Guidance on using custom BGP attributes for traffic engineering

Ondrej Zajicek santiago at crfreenet.org
Sun Aug 24 13:59:31 CEST 2025


On Sat, Aug 23, 2025 at 03:44:53PM +0000, yazan slaila wrote:
> Hello there,
> I am currently working on my thesis and experimenting with the BIRD routing daemon. As part of my work, I added a new optional transitive BGP path attribute using the following configuration line:
> 
> attribute bgp 200 bytestring new_attribute;
> 
> ...
>
> But now I would like to use it as part of traffic engineering decisions. Specifically, I would like to understand what steps are required in order to make this new attribute influence the BGP decision-making process for choosing the best path to route the traffic.
> Could you please advise:
> 
> 1. Which files and functions in the BIRD source code are responsible
> for the BGP path selection process that I need to edit to make my new
> attribute come after LOCAL_PREF attribute in the priority list? Or if
> there is a way to do this without the need to edit the source code.

The bgp_rte_better() function.


> 2. Are the previous things correct to add a custom path attribute that is
> doing something?

Well, custom BGP attributes were not really intended for this purpose,
so related features are limited, but yes, you can add the custom BGP
attribute this way.


> 3. Why is it displaying like this: BGP.c8 [t]: 20? Is there a way to
> make it appear like this: BGP.new_attribute [t]: 20?

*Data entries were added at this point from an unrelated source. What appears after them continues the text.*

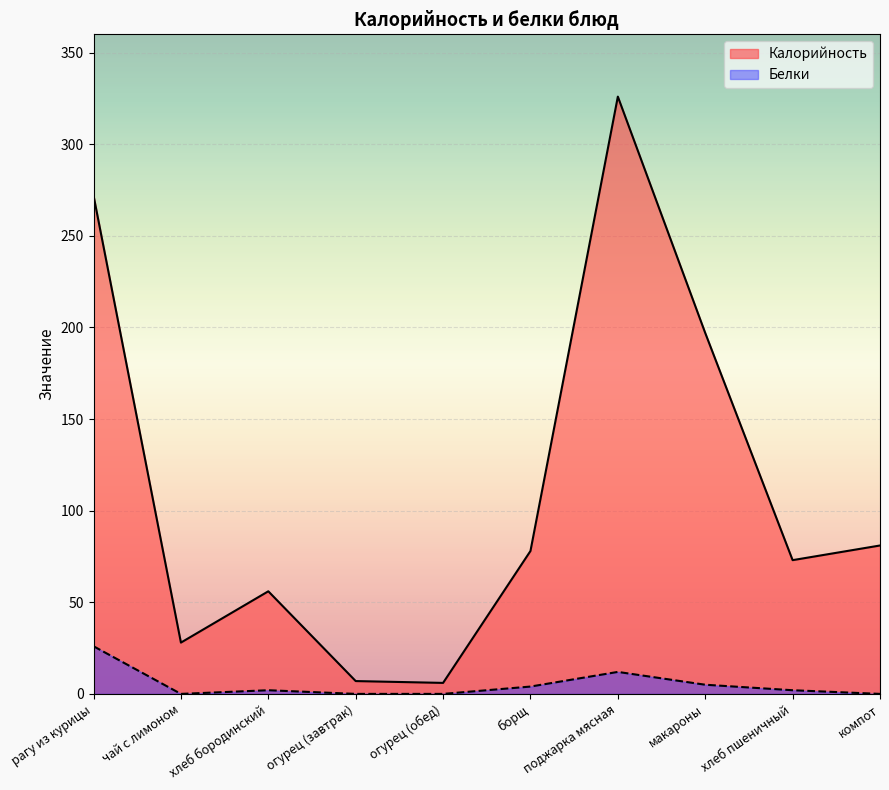

Does the chart display data point markers on the line(s)?

No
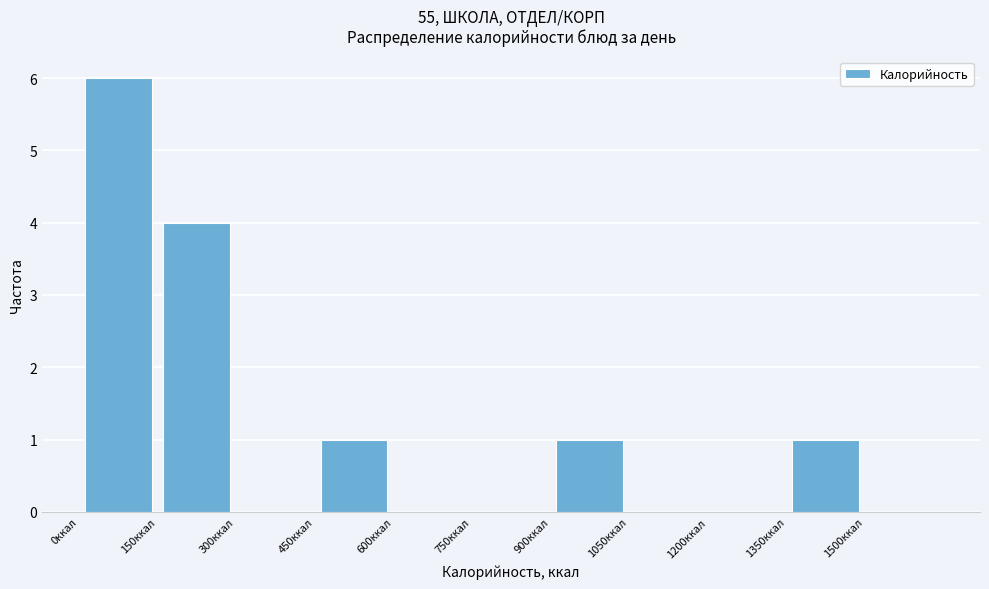

How tall is the bar that spans 0 to 150 on the x-axis? Neither the bar edges nor the heights are printed on the chart, so give them approximately, as read against the axes.

6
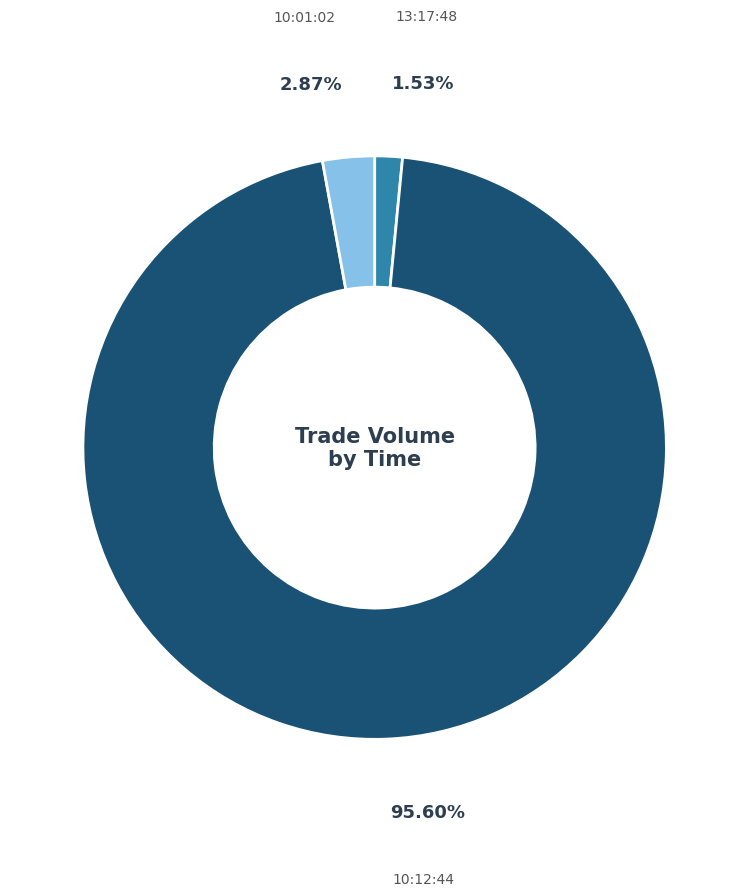

To the nearest percent, what percentage of the pie is 10:01:02?

3%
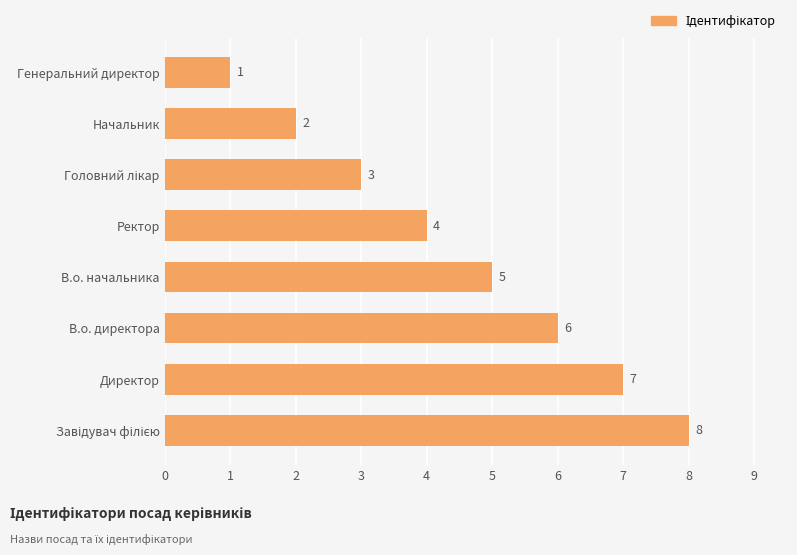

What is the maximum value shown in the chart?

8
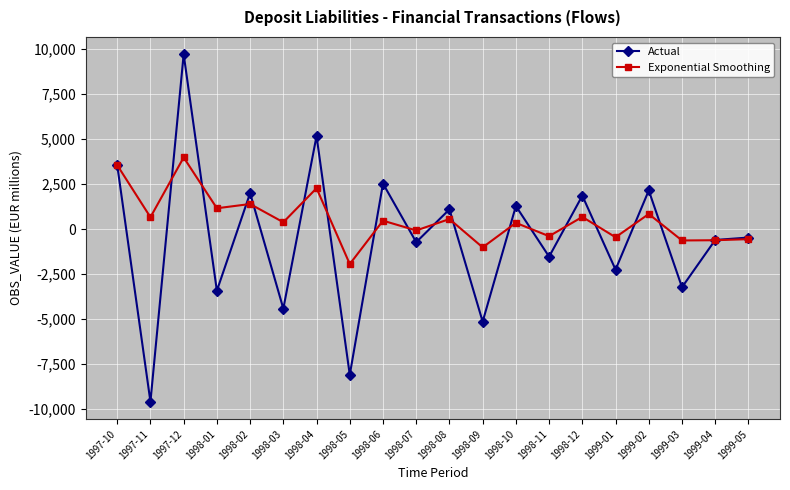

How many values in the Exponential Smoothing series exceed 473?

10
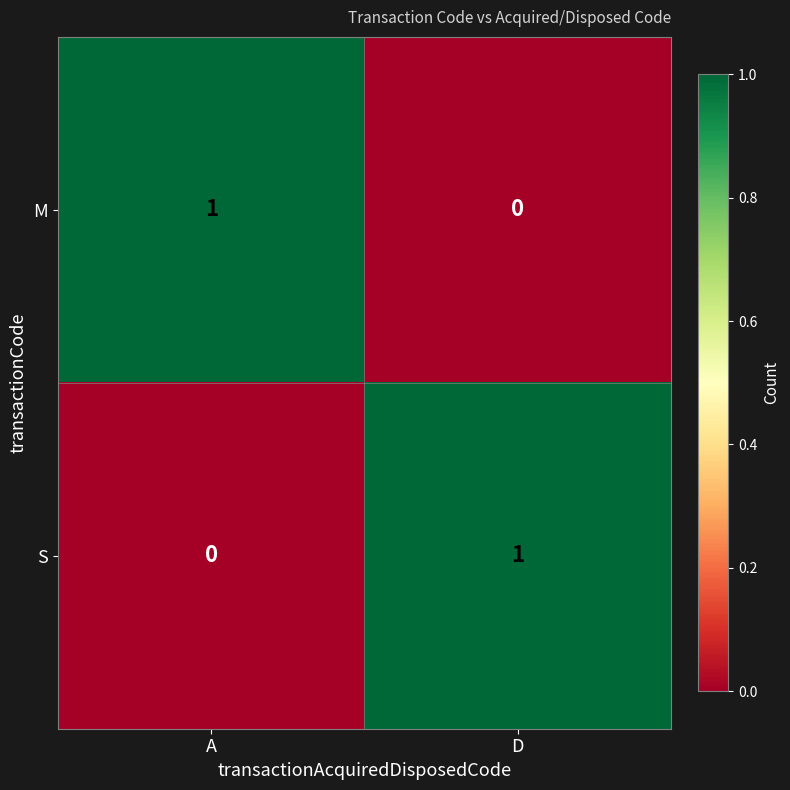

At how many categories does at least one series exceed 0?

2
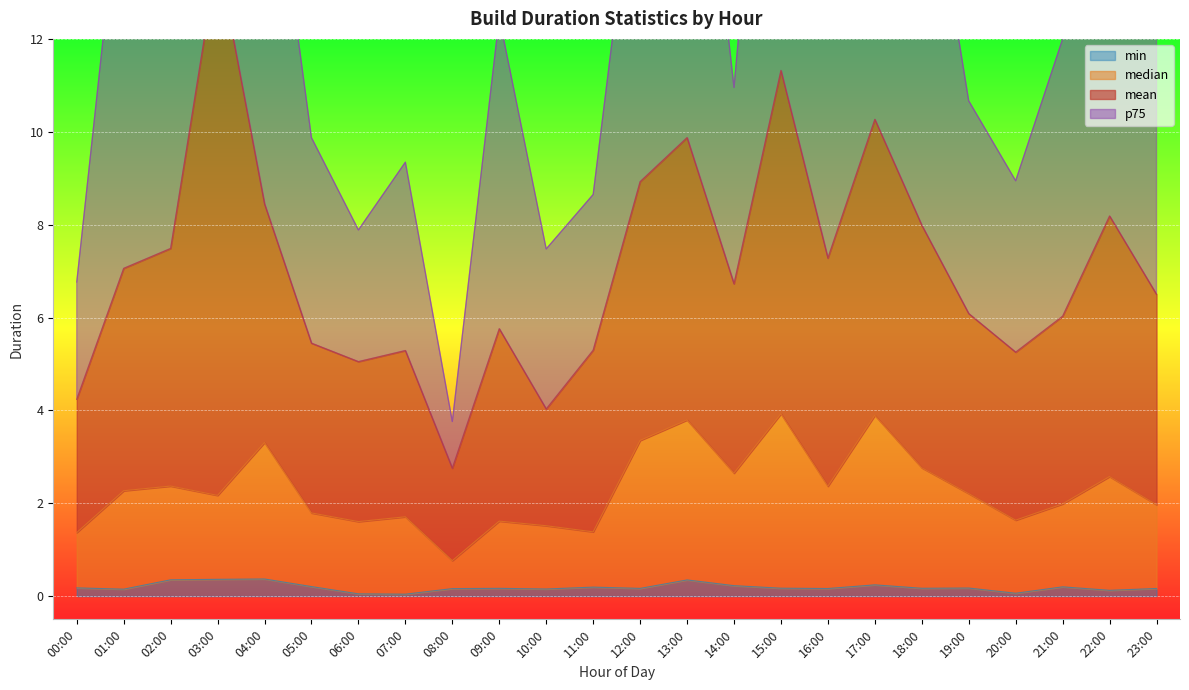

True or false: min has a value of 0.2 at 12:00.

True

Implementation limitation. No name lookup, just prints the attribute code
in hexadecimal.


> 4. Is there a standard or recommended way to extend BIRD so that a custom
> attribute can be incorporated into route preference / best path selection,
> and if I want to compare 2 values and choose the lowest path that has this
> value?

IMHO the best way is just to set route preference based on that
attribute, but that will override LOCAL_PREF comparison.


-- 
Elen sila lumenn' omentielvo

Ondrej 'Santiago' Zajicek (email: santiago at crfreenet.org)
"To err is human -- to blame it on a computer is even more so."